- Exercise -
Copy every one of the records below word for word, leaving out the pictures.

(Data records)
-------------------------
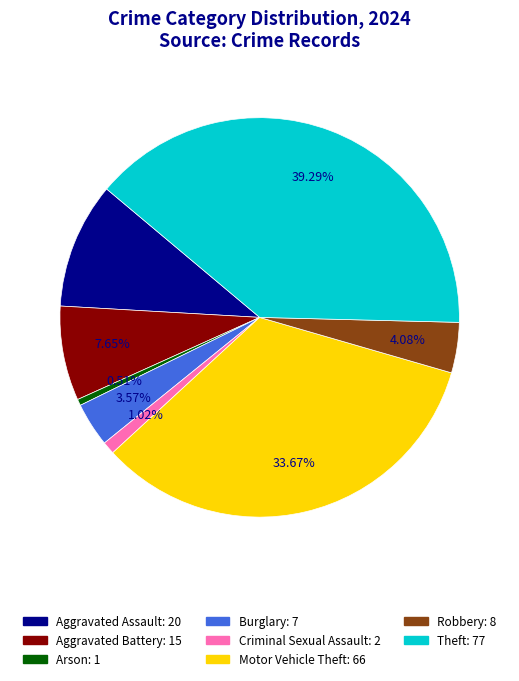

Does any single category account for the majority?

No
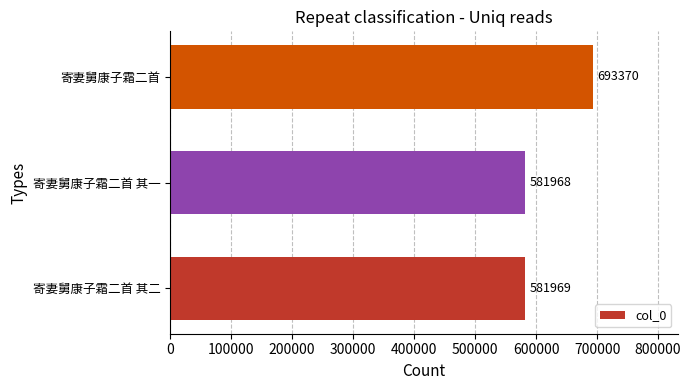

Is it true that the value at 寄妻舅康子霜二首 is 693370?

True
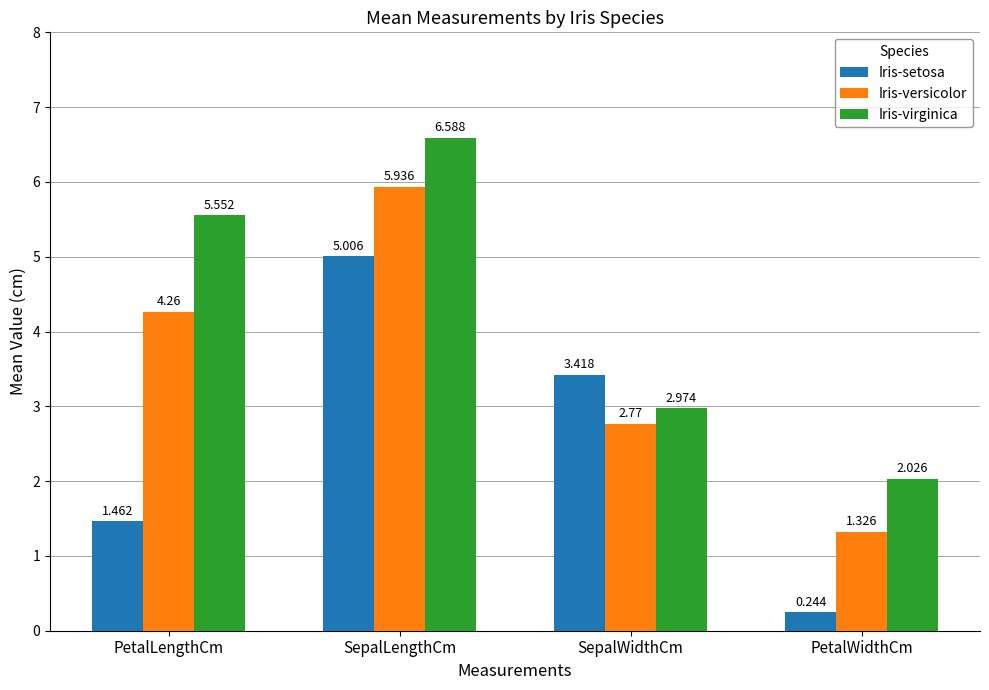

What is the sum of all Iris-virginica values?

17.1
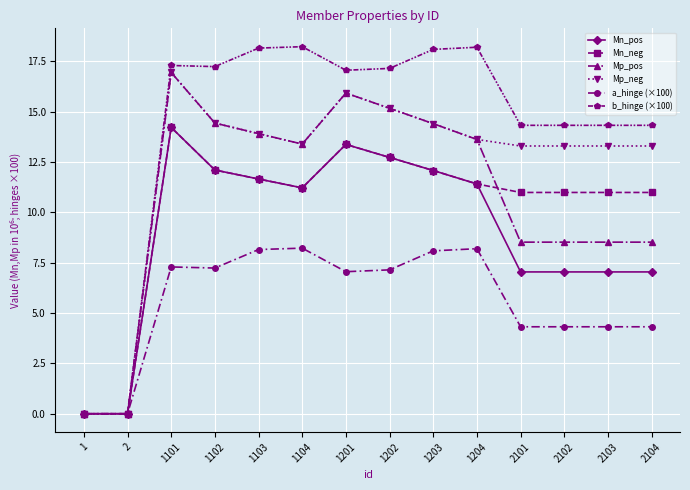

Count the number of categories in the chart.

14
-------------------------
- Response to the exercise -
Does any single category account for the majority?

No

Is it true that the value at 寄妻舅康子霜二首 is 693370?

True

What is the sum of all Iris-virginica values?

17.1

Count the number of categories in the chart.

14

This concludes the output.